### [Work task]
Rewrite all of the rows below, swapping every "chart" for "graph" and keeping everything else unchanged. Leave the pictures out of your answer.

◇ ◇ ◇ ◇ ◇

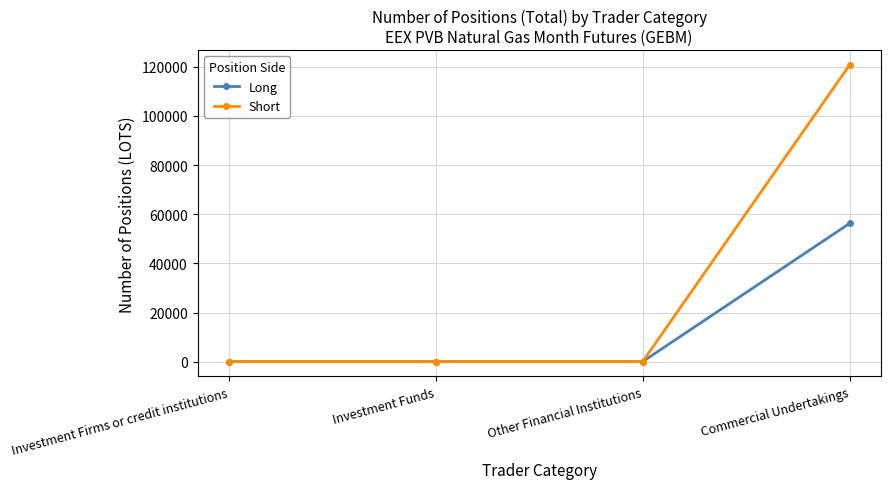

Is this an area chart (filled region under the line)?

No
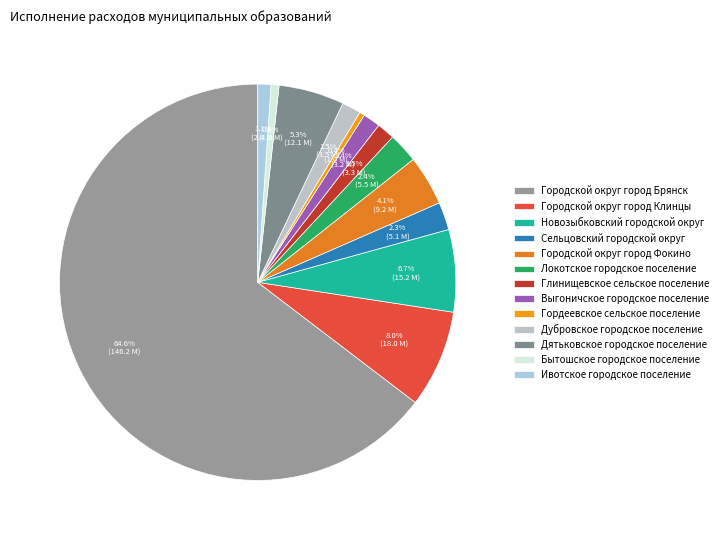

Does Городской округ город Брянск represent more than half of the total?

Yes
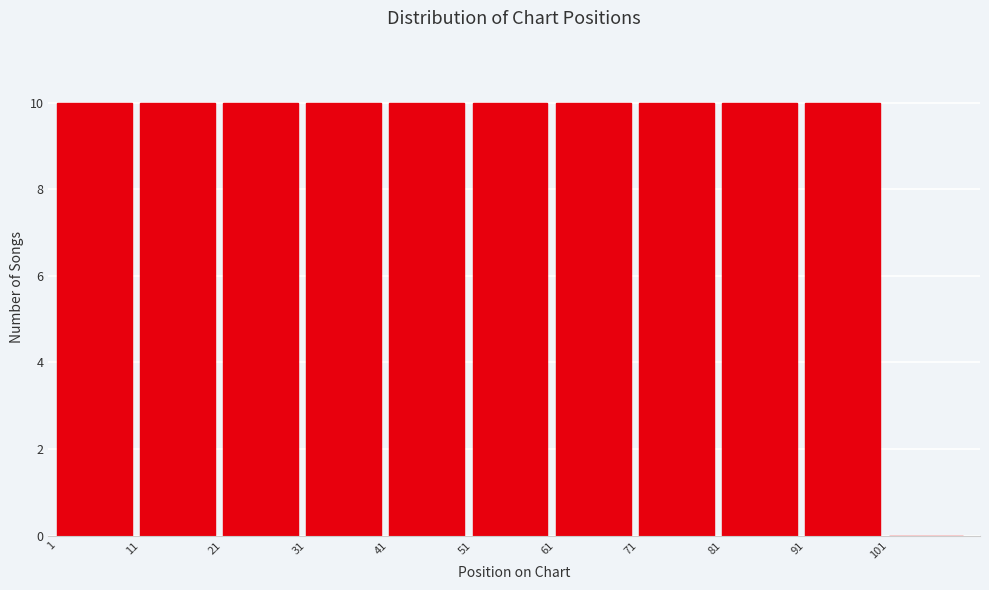

Reading left to right, transcribe this chart: for each bar, give the range it covers on the x-axis and its height. The values are not printed on the chart, so give them approximately, as read against the axis.

1 to 11: 10
11 to 21: 10
21 to 31: 10
31 to 41: 10
41 to 51: 10
51 to 61: 10
61 to 71: 10
71 to 81: 10
81 to 91: 10
91 to 101: 10
101 to 111: 0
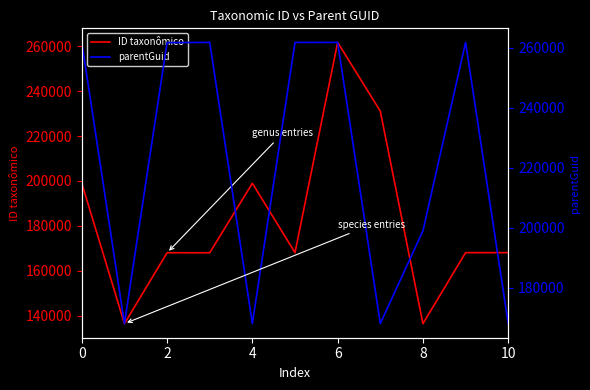

What is the lowest value of the ID taxonômico series?

136380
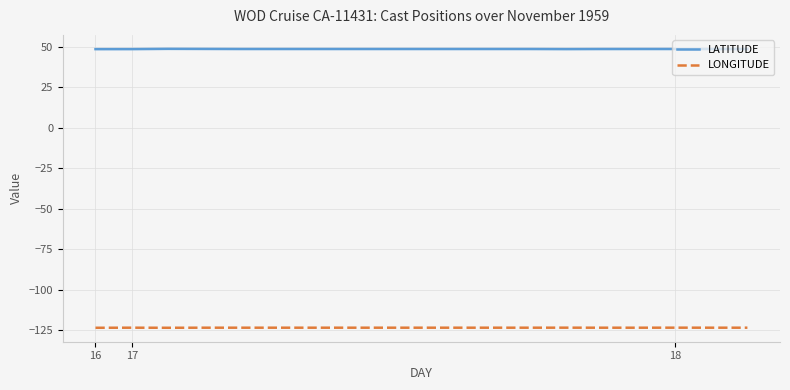

True or false: LONGITUDE and LATITUDE cross at least once.

False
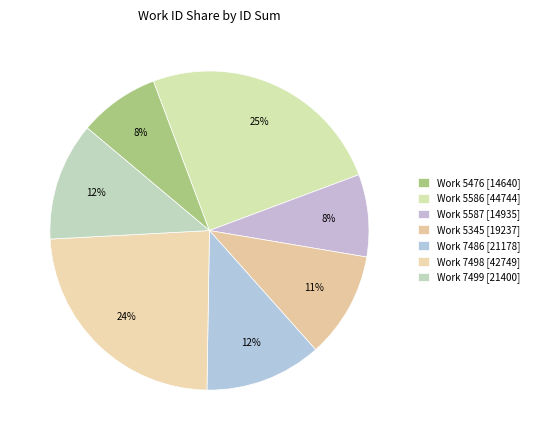

How many segments does this pie chart have?

7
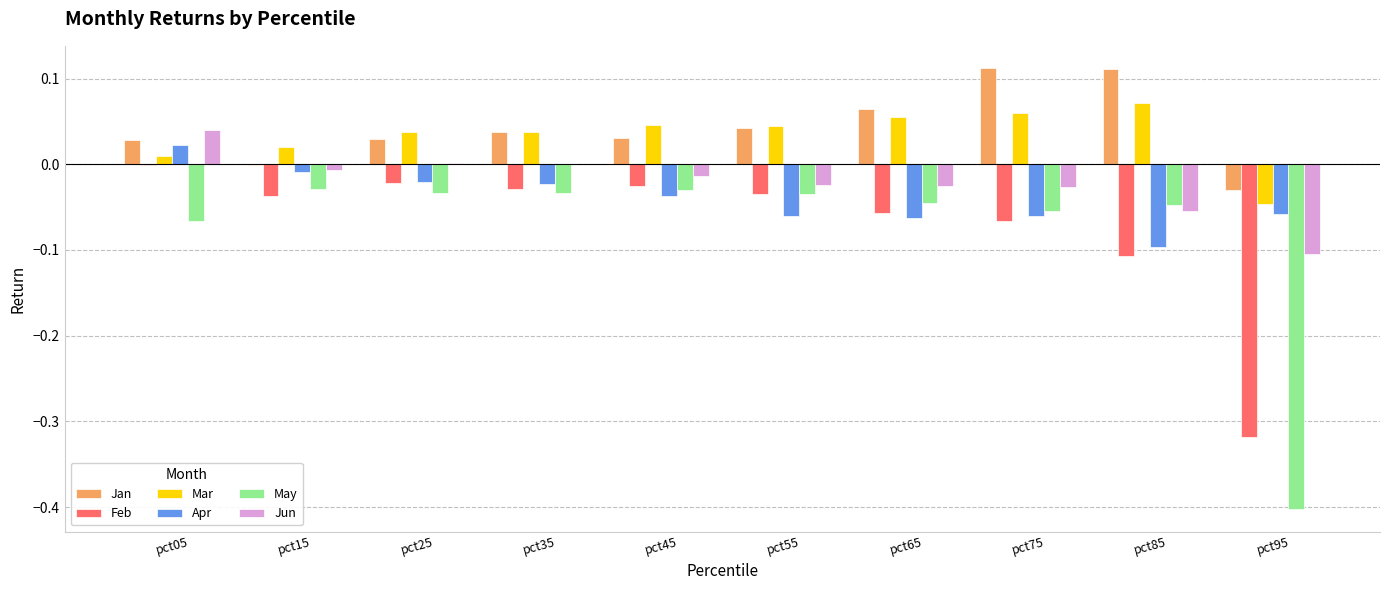

Is the value of Jun at pct55 greater than the value of Apr at pct05?

No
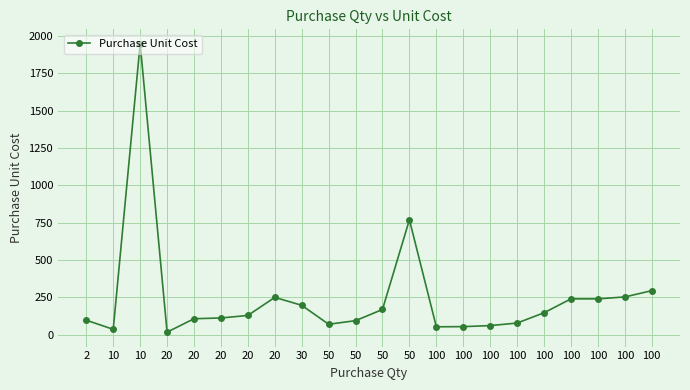

What value does the data have at 50?

769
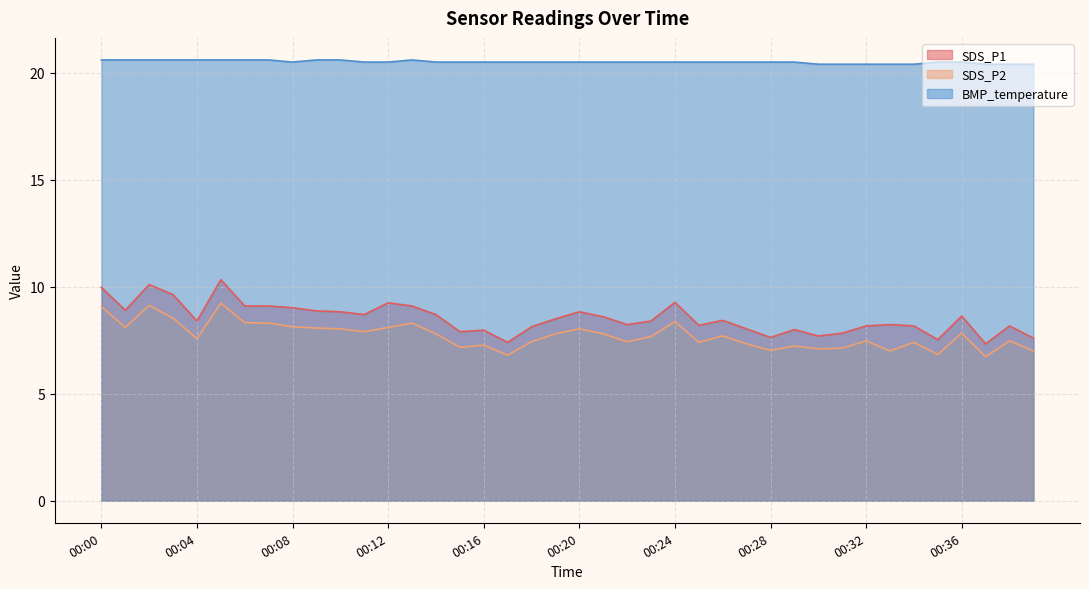

What is the sum of all SDS_P2 values?

309.0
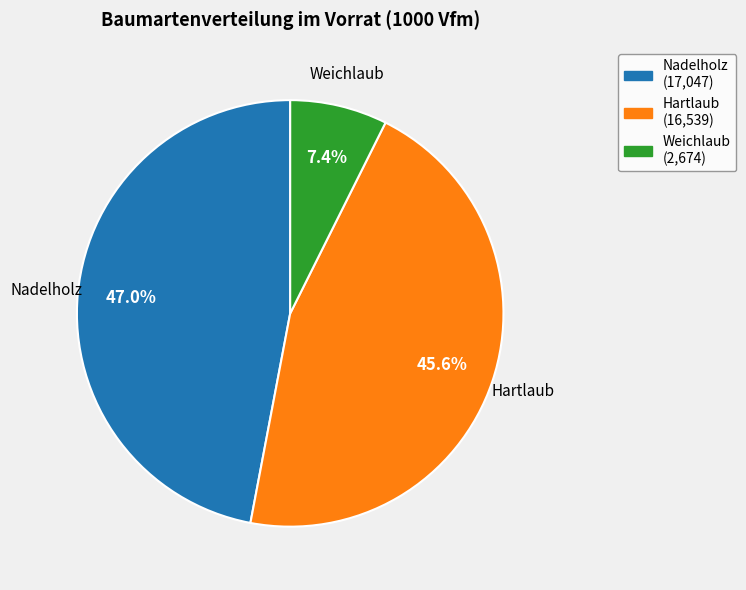

What percentage do Nadelholz and Weichlaub together represent?

54.4%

◇ ◇ ◇ ◇ ◇

### [Exercise result]
Is this an area graph (filled region under the line)?

No

Does Городской округ город Брянск represent more than half of the total?

Yes

Reading left to right, transcribe this graph: for each bar, give the range it covers on the x-axis and its height. The values are not printed on the graph, so give them approximately, as read against the axis.

1 to 11: 10
11 to 21: 10
21 to 31: 10
31 to 41: 10
41 to 51: 10
51 to 61: 10
61 to 71: 10
71 to 81: 10
81 to 91: 10
91 to 101: 10
101 to 111: 0

What is the lowest value of the ID taxonômico series?

136380

True or false: LONGITUDE and LATITUDE cross at least once.

False

How many segments does this pie graph have?

7

Is the value of Jun at pct55 greater than the value of Apr at pct05?

No

What value does the data have at 50?

769

What is the sum of all SDS_P2 values?

309.0

What percentage do Nadelholz and Weichlaub together represent?

54.4%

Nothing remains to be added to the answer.